**TASK**.
Could you report every line from the entries that includes the word "Silkscreen"?

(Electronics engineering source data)
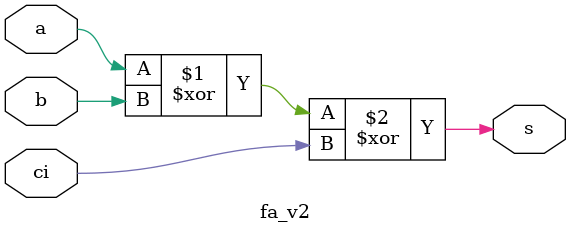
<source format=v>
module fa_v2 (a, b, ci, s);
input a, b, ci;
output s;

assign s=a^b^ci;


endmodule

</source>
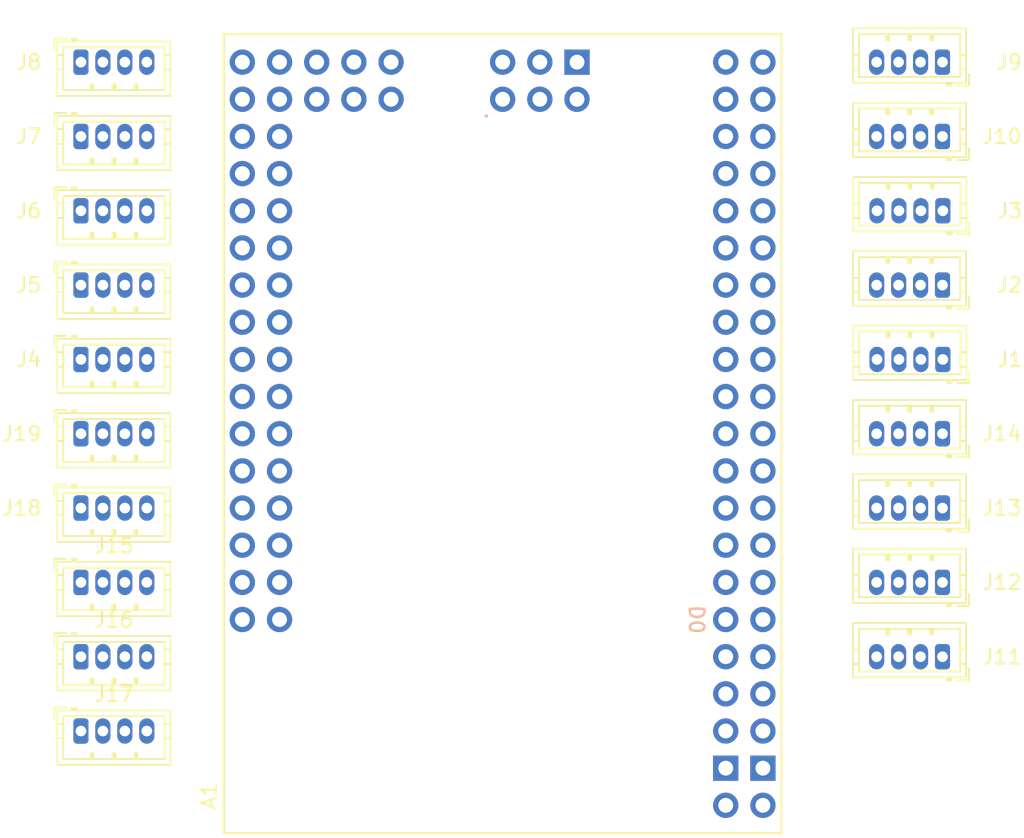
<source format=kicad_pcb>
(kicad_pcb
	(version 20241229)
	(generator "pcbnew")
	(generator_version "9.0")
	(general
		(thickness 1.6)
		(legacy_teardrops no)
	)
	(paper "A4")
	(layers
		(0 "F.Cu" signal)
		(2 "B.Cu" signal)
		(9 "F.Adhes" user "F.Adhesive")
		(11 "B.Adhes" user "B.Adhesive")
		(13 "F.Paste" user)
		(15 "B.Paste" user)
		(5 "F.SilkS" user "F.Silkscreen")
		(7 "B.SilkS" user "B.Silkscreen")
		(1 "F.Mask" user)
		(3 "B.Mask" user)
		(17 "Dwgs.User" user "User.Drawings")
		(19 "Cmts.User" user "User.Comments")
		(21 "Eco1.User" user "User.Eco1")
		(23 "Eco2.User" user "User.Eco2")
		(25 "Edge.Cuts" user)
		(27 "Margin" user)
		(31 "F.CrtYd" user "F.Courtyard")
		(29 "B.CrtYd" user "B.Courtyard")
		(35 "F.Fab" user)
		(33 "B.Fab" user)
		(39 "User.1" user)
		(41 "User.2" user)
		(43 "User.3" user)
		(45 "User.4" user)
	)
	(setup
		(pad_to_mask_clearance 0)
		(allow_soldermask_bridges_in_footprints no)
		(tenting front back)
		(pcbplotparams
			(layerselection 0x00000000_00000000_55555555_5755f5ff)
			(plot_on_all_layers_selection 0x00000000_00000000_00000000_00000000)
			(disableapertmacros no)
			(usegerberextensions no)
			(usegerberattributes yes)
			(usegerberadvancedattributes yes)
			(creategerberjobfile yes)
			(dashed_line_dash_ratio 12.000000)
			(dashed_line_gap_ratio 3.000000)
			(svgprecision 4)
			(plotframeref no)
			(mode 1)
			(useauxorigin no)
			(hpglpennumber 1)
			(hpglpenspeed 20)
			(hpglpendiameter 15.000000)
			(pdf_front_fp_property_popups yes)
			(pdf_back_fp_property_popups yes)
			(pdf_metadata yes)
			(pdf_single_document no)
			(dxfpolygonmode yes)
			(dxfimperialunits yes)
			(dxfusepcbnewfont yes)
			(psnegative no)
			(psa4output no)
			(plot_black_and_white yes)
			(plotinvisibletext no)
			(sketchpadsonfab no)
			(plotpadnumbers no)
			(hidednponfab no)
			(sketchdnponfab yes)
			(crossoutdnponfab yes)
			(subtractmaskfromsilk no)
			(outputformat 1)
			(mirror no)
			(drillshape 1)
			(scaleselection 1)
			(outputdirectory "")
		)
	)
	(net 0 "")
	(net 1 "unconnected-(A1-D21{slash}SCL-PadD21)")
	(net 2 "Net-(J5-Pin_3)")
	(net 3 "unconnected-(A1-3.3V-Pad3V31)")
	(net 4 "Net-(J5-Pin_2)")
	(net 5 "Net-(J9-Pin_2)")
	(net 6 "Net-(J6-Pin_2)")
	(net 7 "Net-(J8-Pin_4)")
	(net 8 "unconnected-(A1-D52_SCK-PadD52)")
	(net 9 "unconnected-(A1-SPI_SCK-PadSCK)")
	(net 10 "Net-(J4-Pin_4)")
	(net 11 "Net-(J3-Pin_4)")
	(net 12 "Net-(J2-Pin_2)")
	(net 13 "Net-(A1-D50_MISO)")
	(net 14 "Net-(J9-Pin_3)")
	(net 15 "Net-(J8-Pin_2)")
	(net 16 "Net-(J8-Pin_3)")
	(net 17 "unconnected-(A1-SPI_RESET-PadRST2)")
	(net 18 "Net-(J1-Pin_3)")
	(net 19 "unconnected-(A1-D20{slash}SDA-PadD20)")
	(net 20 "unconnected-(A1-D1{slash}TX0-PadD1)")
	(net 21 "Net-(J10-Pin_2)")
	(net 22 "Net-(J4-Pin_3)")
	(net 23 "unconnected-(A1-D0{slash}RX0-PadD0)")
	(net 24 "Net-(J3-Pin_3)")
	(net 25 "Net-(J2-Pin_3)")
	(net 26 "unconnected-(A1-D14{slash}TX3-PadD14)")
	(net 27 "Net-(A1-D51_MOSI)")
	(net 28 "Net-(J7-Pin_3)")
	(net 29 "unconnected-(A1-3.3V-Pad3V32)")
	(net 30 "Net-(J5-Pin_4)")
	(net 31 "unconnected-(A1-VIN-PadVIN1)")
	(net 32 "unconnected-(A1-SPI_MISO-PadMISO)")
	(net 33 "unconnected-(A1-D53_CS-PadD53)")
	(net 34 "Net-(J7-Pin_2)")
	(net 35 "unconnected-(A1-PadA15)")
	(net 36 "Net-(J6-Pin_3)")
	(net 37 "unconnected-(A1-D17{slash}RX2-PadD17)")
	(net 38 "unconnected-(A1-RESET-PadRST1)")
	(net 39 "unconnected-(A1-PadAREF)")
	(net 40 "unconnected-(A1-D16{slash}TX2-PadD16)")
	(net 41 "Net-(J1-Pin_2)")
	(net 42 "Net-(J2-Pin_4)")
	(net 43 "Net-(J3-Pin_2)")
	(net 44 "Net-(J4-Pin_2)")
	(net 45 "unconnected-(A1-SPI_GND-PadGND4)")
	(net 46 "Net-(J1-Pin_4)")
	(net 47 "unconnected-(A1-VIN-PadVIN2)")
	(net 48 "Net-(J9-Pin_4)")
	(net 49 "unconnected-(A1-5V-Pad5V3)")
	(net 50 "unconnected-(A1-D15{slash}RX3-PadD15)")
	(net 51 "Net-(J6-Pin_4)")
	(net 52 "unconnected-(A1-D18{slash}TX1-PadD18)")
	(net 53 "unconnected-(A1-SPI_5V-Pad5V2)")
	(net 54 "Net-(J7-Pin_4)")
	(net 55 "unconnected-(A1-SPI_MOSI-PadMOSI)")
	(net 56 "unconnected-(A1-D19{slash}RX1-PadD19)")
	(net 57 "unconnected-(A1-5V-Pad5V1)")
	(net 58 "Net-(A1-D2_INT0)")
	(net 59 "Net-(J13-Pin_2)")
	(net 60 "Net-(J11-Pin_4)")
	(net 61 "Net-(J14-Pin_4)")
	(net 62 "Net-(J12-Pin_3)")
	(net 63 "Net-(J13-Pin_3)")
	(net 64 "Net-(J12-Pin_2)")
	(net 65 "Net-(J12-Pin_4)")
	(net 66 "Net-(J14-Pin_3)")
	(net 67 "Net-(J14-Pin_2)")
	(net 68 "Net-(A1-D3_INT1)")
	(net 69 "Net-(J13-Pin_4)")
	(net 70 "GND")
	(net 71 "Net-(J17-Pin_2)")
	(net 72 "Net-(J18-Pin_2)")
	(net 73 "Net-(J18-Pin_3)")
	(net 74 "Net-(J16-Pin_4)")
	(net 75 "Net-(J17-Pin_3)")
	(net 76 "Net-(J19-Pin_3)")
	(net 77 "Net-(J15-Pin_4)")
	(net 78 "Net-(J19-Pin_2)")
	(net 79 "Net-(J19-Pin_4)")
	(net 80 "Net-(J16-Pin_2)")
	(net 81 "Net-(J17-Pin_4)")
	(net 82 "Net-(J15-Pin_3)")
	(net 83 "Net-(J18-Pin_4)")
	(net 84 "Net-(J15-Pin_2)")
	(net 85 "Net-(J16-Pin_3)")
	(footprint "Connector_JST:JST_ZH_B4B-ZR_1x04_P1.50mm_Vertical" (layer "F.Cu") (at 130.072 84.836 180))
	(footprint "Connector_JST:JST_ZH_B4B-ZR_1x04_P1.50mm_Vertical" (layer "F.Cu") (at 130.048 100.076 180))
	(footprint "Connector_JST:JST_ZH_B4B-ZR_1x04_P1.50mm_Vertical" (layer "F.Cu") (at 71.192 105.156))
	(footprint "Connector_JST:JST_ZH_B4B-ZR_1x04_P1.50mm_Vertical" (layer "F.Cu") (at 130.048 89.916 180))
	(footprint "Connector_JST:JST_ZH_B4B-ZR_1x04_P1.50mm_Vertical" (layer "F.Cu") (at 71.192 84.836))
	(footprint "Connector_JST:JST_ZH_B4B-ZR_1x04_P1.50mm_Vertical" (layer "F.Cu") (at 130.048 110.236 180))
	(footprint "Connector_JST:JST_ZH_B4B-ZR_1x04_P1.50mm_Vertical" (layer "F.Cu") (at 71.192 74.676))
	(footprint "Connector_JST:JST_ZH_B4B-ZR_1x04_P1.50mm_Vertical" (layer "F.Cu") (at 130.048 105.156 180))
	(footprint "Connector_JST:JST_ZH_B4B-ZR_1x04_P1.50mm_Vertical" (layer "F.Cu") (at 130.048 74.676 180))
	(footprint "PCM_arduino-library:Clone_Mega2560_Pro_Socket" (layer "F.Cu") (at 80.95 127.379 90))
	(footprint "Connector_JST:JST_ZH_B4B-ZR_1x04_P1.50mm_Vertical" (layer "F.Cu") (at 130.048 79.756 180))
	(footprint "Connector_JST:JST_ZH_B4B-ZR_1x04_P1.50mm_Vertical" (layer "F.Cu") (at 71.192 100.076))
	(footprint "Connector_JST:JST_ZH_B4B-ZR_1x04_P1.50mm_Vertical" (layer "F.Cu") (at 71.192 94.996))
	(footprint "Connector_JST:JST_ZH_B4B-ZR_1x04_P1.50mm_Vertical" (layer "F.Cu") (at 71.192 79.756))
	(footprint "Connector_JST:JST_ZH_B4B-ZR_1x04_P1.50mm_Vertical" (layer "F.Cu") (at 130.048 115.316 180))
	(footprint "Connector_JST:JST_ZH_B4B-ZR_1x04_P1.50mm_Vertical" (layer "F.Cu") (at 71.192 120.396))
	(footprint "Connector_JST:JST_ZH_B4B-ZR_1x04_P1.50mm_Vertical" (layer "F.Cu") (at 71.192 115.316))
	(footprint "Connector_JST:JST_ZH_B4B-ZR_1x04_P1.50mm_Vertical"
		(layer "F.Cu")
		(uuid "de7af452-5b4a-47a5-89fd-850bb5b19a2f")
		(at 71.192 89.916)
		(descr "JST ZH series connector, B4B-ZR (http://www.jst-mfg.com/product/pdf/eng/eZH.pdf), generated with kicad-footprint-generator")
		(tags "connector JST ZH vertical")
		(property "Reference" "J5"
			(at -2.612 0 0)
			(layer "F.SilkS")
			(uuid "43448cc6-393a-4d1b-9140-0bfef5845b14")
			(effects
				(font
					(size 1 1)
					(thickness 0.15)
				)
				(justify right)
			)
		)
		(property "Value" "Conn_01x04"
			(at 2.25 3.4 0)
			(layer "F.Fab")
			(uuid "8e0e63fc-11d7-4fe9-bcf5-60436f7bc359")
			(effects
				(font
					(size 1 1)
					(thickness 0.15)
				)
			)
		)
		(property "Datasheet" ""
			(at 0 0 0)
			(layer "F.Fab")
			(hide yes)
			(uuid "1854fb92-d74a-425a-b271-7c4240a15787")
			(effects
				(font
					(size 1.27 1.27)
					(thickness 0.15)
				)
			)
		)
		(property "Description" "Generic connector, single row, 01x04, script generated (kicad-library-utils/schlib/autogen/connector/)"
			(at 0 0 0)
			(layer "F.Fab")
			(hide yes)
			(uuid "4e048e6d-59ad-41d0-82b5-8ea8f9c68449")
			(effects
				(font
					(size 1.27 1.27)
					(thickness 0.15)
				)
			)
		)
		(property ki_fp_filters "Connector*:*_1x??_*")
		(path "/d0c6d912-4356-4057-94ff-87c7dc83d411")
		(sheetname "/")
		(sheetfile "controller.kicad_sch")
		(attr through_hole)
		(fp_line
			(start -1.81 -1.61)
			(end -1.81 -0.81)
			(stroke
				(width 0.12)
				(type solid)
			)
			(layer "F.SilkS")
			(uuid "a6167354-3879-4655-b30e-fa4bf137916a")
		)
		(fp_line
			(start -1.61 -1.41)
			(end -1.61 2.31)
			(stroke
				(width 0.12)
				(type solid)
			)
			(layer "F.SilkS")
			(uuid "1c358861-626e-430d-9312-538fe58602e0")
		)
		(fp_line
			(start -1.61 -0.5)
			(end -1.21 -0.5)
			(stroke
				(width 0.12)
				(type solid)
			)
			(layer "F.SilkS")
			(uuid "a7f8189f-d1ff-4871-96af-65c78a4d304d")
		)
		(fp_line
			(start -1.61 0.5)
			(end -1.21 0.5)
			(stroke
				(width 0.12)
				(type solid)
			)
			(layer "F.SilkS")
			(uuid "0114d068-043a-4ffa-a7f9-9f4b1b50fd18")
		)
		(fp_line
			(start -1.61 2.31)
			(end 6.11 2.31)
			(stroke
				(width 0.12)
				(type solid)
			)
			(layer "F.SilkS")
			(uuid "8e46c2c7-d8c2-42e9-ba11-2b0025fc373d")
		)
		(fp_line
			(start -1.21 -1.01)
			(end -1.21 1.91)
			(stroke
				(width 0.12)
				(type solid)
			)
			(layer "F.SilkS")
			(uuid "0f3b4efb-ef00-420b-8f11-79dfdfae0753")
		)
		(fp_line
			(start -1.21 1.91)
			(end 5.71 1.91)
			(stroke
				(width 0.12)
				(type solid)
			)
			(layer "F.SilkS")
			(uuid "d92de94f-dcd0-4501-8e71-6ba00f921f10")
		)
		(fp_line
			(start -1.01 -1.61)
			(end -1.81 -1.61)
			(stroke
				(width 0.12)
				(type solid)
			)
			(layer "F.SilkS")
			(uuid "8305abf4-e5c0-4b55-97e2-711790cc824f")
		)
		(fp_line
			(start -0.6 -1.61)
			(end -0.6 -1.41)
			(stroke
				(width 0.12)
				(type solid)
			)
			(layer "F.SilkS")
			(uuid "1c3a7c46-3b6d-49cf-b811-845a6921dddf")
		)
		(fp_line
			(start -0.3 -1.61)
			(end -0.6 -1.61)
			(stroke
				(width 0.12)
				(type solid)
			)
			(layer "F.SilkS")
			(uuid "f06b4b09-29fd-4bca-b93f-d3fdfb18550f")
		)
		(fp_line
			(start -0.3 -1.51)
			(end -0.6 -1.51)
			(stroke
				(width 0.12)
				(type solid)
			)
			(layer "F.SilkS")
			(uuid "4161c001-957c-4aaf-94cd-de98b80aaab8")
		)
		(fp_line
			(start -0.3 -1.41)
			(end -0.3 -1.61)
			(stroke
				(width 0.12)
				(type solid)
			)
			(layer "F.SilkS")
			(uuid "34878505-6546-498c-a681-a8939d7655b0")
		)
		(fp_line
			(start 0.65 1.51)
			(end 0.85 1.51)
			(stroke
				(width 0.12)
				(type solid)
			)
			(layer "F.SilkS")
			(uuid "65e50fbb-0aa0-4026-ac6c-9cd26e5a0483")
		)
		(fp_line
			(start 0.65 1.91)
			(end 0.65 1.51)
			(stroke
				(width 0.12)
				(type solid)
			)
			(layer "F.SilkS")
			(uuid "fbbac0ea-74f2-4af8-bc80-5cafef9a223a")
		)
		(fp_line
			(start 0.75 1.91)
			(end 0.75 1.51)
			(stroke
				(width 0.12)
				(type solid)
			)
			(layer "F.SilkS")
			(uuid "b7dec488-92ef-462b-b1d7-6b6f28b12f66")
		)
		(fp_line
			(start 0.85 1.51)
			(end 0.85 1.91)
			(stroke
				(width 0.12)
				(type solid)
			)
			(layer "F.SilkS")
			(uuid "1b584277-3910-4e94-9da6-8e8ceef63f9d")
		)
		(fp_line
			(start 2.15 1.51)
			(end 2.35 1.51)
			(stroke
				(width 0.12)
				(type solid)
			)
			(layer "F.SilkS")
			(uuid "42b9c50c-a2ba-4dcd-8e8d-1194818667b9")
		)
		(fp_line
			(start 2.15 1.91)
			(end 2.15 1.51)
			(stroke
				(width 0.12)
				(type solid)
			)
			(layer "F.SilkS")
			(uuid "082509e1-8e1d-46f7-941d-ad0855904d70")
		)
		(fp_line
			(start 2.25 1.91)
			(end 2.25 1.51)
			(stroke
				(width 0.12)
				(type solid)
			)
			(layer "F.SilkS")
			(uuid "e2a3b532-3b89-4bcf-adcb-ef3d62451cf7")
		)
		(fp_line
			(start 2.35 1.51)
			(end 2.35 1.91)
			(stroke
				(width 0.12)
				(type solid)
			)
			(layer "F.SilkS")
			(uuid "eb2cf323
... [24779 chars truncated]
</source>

**REPLY**.
		(5 "F.SilkS" user "F.Silkscreen")
		(7 "B.SilkS" user "B.Silkscreen")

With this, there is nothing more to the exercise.